**課題 1:**
本文について、次の問いに答えてください。
(a) Cは昭和五〇年代前半ころ、どのような取引で数百万円の損を出しましたか。
(b) Dが被告会社に入社したのは何年ですか。
(c) 昭和六一年八月二〇日にe社が購入したものは何ですか。

原告X2は、三〇年ほど前、義兄の知人の外務員に勧められて、大阪屋証券で少しばかり株式を購入した経験があったが、しばらくして株式購入を辞め、それ以降は昭和六一年の今回の取引まで株取引は行っておらず、また、信用取引を行った経験も全くなかった。他方、Cは、昭和五〇年代前半ころ、業者の口車に乗って金の海外先物取引を行い、数百万円の損を出し、詐欺で警察に届出をしたことがあったが、証券取引の経験は従前は全くなかった。

(甲八九、甲ロ一、乙ロ一八、証人C、原告X2本人)

(二) 取引経過等

(1) D(以下「D」という。)は、昭和五七年に被告会社に入社し、神戸支店に営業課従業員として在籍していた者であるが、昭和六一年七月ころ、原告X2から被告会社に対し資料請求がなされたことから、原告X2宅を訪問した。Dは、原告X2に対し、一〇〇〇万円くらいの資金によるポートフォリオ運用(複数銘柄の株式に分散投資をすることにより、リスクを軽減させるという投資理論に基づき、毎月又は二か月に一回、複数銘柄をパックで買い付ける運用)による投資を勧めたところ、原告X2は、八〇〇万円くらいで検討する旨返答し、結局、同月一四日、原告X2は、Dが勧めた四銘柄(呉羽化学等)を計八〇〇万六一〇七円で購入した。その後、原告X2は、Dの勧めにより、同年八月一一日に、右四銘柄を計八一三万四六〇一円で売却し、一二万八四九四円の利益を得、同日新たに六銘柄(鹿島建設等)の株式を計七三六万二四五七円で購入した。原告X2は、Dの勧めにより、同年九月一〇日、右六銘柄を計八六四万九七八四円で売却し、一二八万七三二七円の利益を得、同日新たに五銘柄(大成建設等)の株式を計八五八万五四七二円で購入した。右購入資金には、主に賃貸マンションの収入等を元に蓄積していた資金が充てられた。

(甲ロ二、乙ロ一の1、一四、一八、証人D、原告X2本人)

(2) Dは、前項記載のポートフォリオ運用により利益が出ていることもあって、それ以外の取引も勧めることとし、昭和六一年八月二〇日、原告X2宅において、原告X2に対し、大成建設の転換社債五〇〇〇万円分の購入を勧めたところ、原告X2は、法人であるe社でないと資金を調達できない旨述べ、CをDに紹介した。そして、同日、e社は大成建設の転換社債を五〇〇〇万円分購入し、これにより、e社と被告会社との間の取引が開始した。また、同日、原告X2は、東京ガス二万株を一九一六万二五〇〇円で購入した。

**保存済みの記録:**
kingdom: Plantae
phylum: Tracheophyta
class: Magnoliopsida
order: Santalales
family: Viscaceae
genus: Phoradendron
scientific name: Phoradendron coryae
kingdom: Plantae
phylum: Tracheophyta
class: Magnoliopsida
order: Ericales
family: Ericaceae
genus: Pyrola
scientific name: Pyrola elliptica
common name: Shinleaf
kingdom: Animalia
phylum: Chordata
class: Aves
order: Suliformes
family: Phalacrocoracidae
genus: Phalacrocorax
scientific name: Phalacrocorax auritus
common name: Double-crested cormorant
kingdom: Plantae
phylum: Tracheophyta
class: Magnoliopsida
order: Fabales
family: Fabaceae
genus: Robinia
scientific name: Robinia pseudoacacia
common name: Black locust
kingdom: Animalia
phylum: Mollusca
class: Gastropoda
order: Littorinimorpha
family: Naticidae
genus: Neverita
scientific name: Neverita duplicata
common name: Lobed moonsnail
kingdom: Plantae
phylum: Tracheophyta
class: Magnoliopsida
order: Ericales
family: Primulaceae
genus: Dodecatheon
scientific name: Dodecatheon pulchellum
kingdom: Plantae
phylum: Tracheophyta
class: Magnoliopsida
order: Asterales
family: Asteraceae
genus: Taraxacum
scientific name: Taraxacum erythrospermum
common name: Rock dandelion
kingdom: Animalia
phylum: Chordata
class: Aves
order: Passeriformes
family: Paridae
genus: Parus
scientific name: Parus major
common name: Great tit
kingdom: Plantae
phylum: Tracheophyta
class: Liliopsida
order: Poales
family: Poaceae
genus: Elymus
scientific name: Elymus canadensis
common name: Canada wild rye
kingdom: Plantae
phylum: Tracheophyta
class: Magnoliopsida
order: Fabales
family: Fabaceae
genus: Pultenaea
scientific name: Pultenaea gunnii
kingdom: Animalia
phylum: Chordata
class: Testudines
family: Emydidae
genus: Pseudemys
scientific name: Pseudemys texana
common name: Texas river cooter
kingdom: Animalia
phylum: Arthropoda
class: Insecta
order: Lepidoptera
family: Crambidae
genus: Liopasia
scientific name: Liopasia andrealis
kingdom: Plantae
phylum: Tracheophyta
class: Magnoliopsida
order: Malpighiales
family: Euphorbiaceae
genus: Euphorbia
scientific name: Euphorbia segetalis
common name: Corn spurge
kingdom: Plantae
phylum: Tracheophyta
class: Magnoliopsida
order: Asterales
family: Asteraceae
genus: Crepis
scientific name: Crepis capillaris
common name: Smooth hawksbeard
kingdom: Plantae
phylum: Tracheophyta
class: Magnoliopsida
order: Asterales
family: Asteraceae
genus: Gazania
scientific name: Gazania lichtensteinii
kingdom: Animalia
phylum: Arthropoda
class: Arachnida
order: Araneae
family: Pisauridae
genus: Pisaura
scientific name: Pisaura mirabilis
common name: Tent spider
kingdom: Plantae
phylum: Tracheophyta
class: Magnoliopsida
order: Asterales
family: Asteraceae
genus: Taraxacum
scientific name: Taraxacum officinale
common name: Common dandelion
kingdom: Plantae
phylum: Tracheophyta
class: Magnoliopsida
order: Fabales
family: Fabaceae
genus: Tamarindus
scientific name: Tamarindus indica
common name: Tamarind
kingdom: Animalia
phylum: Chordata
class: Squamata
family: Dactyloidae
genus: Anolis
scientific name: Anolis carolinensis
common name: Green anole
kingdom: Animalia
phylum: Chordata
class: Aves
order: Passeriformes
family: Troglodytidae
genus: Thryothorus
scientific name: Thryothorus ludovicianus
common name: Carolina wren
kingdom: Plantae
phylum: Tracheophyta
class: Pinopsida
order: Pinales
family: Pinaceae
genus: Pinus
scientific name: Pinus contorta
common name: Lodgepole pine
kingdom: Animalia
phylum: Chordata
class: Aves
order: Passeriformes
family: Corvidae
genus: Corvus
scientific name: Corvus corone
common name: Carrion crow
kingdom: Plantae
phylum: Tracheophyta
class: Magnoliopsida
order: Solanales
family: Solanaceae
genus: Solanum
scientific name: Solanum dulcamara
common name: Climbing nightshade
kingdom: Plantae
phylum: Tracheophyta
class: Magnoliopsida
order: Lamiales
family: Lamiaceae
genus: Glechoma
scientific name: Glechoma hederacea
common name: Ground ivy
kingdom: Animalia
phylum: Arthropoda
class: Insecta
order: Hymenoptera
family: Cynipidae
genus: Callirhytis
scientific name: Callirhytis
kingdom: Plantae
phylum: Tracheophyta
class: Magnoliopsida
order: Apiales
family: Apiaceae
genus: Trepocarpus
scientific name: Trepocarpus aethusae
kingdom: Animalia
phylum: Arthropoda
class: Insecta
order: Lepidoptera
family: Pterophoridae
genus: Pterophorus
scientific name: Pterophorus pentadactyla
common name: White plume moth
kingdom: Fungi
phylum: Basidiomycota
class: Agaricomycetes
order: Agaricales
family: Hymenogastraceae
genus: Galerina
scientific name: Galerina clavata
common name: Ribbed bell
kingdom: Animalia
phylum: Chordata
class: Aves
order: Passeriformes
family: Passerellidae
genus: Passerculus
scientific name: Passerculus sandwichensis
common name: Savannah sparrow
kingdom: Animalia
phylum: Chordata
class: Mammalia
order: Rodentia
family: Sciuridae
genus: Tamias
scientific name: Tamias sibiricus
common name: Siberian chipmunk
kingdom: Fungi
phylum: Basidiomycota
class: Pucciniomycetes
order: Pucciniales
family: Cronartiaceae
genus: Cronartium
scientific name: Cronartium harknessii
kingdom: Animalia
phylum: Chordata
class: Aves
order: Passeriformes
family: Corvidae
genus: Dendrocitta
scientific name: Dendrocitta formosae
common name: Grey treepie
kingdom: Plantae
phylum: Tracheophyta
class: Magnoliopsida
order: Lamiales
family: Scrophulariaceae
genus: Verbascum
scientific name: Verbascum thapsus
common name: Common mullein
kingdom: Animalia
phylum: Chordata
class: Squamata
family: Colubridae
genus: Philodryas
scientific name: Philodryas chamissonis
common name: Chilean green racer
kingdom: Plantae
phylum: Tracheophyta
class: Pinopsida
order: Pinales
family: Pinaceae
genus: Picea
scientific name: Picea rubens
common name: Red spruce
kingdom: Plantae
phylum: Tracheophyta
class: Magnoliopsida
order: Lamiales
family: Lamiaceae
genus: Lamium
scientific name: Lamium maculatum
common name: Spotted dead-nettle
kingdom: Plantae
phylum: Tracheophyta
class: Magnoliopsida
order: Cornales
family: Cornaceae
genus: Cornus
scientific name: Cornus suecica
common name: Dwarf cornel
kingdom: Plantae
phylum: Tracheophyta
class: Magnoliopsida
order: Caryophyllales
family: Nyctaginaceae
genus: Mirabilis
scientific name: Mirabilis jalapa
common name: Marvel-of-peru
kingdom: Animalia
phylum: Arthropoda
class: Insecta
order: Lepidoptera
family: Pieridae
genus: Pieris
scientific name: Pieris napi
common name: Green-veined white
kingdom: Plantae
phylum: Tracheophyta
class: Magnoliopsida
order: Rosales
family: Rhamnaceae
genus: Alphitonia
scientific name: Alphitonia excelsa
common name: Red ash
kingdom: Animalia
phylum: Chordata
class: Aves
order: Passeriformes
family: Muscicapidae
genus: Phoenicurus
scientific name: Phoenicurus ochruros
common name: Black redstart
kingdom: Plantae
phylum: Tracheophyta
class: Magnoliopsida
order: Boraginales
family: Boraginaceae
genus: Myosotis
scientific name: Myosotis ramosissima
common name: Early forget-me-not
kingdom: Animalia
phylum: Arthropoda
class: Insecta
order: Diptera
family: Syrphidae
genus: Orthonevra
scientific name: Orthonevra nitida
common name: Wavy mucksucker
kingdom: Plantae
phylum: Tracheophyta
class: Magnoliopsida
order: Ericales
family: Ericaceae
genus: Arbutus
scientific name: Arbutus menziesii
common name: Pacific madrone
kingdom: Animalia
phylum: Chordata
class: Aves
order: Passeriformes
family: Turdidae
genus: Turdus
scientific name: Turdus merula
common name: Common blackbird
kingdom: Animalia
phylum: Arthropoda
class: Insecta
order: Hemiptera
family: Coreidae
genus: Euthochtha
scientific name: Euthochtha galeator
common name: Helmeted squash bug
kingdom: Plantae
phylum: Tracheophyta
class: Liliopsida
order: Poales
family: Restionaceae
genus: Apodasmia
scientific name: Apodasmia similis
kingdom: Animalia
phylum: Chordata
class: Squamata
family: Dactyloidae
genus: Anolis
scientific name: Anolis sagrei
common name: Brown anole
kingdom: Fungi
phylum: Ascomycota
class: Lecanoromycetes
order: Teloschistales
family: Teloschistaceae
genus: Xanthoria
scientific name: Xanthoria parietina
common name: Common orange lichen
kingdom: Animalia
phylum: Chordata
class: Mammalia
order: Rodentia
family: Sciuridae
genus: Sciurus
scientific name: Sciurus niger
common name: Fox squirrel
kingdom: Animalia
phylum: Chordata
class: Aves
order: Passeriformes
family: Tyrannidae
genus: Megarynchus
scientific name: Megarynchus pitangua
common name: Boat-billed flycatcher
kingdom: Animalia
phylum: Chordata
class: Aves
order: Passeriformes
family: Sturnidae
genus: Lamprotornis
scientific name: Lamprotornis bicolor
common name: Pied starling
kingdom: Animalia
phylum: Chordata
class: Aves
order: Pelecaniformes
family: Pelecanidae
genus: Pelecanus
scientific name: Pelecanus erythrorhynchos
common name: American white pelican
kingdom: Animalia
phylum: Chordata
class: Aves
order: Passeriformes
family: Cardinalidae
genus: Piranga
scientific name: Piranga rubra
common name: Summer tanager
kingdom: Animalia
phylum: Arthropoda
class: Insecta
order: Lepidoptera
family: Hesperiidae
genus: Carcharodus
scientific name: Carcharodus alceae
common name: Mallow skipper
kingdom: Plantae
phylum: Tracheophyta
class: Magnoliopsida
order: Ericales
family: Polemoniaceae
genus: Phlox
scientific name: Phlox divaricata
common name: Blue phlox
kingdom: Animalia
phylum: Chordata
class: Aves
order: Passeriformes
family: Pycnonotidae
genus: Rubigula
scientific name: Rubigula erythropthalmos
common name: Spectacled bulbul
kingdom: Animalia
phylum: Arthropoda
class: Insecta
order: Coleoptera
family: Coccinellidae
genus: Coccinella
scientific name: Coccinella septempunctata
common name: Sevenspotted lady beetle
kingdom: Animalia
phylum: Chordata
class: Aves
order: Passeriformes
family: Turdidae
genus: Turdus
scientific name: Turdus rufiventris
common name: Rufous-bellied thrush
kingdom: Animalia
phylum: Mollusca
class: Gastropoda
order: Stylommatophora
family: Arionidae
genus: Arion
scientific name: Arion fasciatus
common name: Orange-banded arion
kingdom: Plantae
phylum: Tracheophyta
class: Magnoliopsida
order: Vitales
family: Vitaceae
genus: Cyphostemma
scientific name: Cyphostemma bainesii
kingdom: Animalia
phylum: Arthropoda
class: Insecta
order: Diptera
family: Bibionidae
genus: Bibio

**課題 2:**
記録のうち、「scientific name: Turdus rufiventris」を含む行から記録の最後の行までを、両端の行も含めて一字一句そのまま書き出してください。

**解答 1:**
(a) 金の海外先物取引です。
(b) 昭和五七年です。
(c) 大成建設の転換社債五〇〇〇万円分です。

**解答 2:**
scientific name: Turdus rufiventris
common name: Rufous-bellied thrush
kingdom: Animalia
phylum: Mollusca
class: Gastropoda
order: Stylommatophora
family: Arionidae
genus: Arion
scientific name: Arion fasciatus
common name: Orange-banded arion
kingdom: Plantae
phylum: Tracheophyta
class: Magnoliopsida
order: Vitales
family: Vitaceae
genus: Cyphostemma
scientific name: Cyphostemma bainesii
kingdom: Animalia
phylum: Arthropoda
class: Insecta
order: Diptera
family: Bibionidae
genus: Bibio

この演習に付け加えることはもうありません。